DATA EXTRACT –
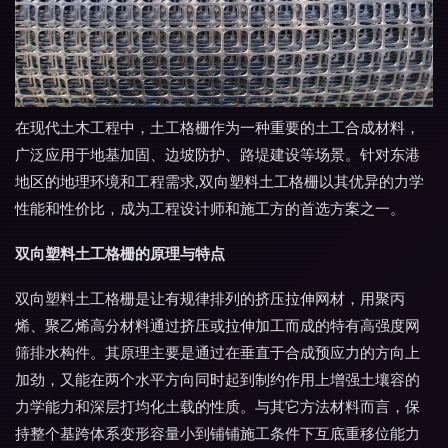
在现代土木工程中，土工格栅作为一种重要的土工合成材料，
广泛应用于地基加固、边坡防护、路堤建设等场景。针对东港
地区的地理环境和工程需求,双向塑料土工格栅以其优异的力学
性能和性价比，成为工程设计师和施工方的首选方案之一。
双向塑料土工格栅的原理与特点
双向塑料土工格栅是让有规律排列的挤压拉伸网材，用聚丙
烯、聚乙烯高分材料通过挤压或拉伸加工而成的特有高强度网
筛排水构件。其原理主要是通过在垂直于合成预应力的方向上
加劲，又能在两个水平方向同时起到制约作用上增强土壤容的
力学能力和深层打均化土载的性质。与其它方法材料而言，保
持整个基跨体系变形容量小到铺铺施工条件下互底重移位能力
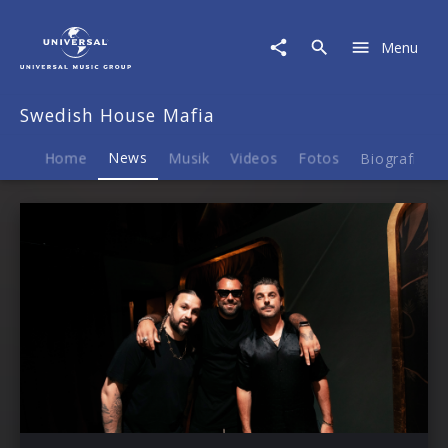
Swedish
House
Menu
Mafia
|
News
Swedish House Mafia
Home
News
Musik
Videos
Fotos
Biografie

TRY IT – If the data includes images, skip them and copy every line exactly.

WRITTEN ANSWER –
在现代土木工程中，土工格栅作为一种重要的土工合成材料，
广泛应用于地基加固、边坡防护、路堤建设等场景。针对东港
地区的地理环境和工程需求,双向塑料土工格栅以其优异的力学
性能和性价比，成为工程设计师和施工方的首选方案之一。
双向塑料土工格栅的原理与特点
双向塑料土工格栅是让有规律排列的挤压拉伸网材，用聚丙
烯、聚乙烯高分材料通过挤压或拉伸加工而成的特有高强度网
筛排水构件。其原理主要是通过在垂直于合成预应力的方向上
加劲，又能在两个水平方向同时起到制约作用上增强土壤容的
力学能力和深层打均化土载的性质。与其它方法材料而言，保
持整个基跨体系变形容量小到铺铺施工条件下互底重移位能力
Swedish
House
Menu
Mafia
|
News
Swedish House Mafia
Home
News
Musik
Videos
Fotos
Biografie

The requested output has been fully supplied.